Chorionic villi, which constitute the functional tissue of the placenta, consist of a connective tissue core and a two-layered epithelial cellular covering. The outermost layer consists of syncytiotrophoblasts. Immediately under this is a layer of cells, referred to as cytotrophoblasts, from which the syncytiotrophoblast derives. Thus, cytotrophoblasts are numerous in the early placenta but relatively sparse in the placenta of late pregnancy.
The syncytiotrophoblast not only covers the surface of the chorionic villi but also extends from the anchoring villi onto the surface of the basal plate and onto the placental septa. As a consequence, the entire compartment in which maternal blood is contained is walled by syncytiotrophoblasts.

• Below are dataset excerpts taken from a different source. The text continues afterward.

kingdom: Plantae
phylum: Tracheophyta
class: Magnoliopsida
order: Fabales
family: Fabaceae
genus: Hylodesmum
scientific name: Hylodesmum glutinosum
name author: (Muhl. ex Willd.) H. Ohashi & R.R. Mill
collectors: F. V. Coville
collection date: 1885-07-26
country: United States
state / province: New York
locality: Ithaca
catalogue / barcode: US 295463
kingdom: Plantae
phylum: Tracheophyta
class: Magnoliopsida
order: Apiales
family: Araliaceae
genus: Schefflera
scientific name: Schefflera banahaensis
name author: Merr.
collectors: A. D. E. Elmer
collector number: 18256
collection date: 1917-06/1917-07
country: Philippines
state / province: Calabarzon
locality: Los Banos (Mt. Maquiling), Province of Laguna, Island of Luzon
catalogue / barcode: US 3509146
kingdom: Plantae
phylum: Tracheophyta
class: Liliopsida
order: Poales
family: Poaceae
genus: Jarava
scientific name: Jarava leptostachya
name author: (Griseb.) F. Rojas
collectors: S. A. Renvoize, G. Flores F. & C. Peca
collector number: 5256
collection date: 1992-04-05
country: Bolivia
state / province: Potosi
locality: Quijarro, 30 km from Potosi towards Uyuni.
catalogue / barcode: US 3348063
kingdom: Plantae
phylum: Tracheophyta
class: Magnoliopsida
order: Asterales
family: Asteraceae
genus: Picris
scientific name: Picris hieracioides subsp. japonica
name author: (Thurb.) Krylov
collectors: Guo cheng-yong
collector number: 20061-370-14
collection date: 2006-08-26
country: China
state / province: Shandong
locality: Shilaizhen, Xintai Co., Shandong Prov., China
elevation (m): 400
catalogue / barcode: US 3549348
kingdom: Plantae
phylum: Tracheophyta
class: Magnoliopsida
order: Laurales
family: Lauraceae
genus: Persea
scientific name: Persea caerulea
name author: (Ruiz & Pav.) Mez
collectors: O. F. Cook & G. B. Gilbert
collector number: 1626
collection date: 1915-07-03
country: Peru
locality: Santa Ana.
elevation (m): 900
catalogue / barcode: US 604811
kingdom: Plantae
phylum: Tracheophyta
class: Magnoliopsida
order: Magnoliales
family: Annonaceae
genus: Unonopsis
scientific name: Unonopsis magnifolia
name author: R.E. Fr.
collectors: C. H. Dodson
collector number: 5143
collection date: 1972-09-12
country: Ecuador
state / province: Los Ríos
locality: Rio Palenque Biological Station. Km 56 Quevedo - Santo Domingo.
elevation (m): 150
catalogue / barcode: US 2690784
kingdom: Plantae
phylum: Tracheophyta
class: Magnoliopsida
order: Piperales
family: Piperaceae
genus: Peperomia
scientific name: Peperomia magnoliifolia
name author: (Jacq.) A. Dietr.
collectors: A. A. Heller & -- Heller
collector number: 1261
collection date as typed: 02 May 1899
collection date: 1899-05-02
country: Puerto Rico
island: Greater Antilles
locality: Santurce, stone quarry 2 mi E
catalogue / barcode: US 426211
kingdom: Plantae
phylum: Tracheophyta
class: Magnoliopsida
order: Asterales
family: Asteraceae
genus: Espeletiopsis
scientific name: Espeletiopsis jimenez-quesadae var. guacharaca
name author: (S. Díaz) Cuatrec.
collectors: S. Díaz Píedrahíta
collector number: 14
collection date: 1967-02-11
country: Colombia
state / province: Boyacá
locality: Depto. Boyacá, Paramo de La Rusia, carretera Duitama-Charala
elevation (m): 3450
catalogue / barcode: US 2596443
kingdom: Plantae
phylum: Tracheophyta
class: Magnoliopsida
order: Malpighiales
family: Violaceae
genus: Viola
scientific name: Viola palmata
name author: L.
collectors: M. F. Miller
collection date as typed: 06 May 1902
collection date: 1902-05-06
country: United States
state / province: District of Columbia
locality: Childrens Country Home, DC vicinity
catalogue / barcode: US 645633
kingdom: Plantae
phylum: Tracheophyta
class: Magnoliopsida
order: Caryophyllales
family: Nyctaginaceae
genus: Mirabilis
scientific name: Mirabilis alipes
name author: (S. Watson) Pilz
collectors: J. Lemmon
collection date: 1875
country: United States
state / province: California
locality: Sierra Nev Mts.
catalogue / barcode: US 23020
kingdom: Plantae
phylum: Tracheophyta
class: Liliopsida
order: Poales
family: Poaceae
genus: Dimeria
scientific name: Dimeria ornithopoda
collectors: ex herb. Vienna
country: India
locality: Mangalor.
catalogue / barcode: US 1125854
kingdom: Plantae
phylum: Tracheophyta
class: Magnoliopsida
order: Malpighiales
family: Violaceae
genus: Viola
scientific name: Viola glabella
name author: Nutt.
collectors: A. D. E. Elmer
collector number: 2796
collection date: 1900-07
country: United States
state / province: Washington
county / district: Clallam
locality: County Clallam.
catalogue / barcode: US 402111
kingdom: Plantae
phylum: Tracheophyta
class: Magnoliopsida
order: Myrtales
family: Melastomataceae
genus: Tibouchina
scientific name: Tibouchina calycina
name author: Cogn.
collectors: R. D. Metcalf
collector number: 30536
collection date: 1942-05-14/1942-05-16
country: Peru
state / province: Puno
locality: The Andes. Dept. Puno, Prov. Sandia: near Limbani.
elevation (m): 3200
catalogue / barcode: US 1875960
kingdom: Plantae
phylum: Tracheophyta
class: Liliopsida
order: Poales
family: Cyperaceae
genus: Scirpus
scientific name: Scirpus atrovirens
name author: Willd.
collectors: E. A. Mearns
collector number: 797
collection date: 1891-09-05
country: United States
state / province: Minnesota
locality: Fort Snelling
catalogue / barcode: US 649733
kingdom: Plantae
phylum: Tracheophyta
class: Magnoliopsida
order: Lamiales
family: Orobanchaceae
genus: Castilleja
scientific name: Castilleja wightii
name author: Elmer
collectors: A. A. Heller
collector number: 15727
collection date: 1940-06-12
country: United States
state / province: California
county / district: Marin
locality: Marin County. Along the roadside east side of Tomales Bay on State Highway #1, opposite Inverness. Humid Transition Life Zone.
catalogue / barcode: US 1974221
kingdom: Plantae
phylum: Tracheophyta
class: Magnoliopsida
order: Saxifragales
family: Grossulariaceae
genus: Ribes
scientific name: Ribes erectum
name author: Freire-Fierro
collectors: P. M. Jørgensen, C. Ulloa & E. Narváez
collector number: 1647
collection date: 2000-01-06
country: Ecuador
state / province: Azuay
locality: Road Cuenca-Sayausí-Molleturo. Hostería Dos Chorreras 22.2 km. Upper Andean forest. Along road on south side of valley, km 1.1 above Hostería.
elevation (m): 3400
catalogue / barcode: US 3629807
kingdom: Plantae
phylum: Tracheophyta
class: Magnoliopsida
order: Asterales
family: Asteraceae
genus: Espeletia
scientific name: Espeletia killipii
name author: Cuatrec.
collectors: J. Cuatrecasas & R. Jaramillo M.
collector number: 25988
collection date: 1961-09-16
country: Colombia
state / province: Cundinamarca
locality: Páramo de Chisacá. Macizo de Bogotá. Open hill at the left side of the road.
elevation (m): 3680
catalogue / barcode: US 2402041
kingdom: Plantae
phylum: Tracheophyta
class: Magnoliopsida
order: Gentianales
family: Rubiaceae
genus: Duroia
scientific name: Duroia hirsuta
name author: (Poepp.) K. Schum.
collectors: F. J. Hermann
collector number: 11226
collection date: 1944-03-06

Except for relatively rare rupturing of capillary walls, which is more common at delivery, fetal and maternal blood do not mix. This separation of the fetal and maternal blood, referred to as the placental barrier, is maintained primarily by the layers of fetal tissue. Starting at the fourth month, these layers become very thin to facilitate the exchange of products across the placental barrier. The thinning of the wall of the villus is due to the loss of the inner cytotrophoblastic layer. At its thinnest, the placental barrier consists of the syncytiotrophoblast, a sparse discontinuous inner cytotrophoblast layer, basal lamina of the trophoblast, connective tissue of the villus, basal lamina of the endothelium, and endothelium of the fetal placental capillary in the tertiary villus. Thus, this barrier bears a strong resemblance to the air-blood barrier of the lung, with which it has an important parallel function, namely, the exchange of oxygen and carbon dioxide, in this case between the maternal blood and the fetal blood. In addition, metabolic substrates and products, hormones and other regulatory molecules, and antibodies that confer passive immunity on the fetus also routinely cross the placental barrier. Unfortunately, so too do potentially dangerous agents such as alcohol, nicotine, drugs, viruses, exogenous hormones, and heavy metals that can harm the embryo or fetus.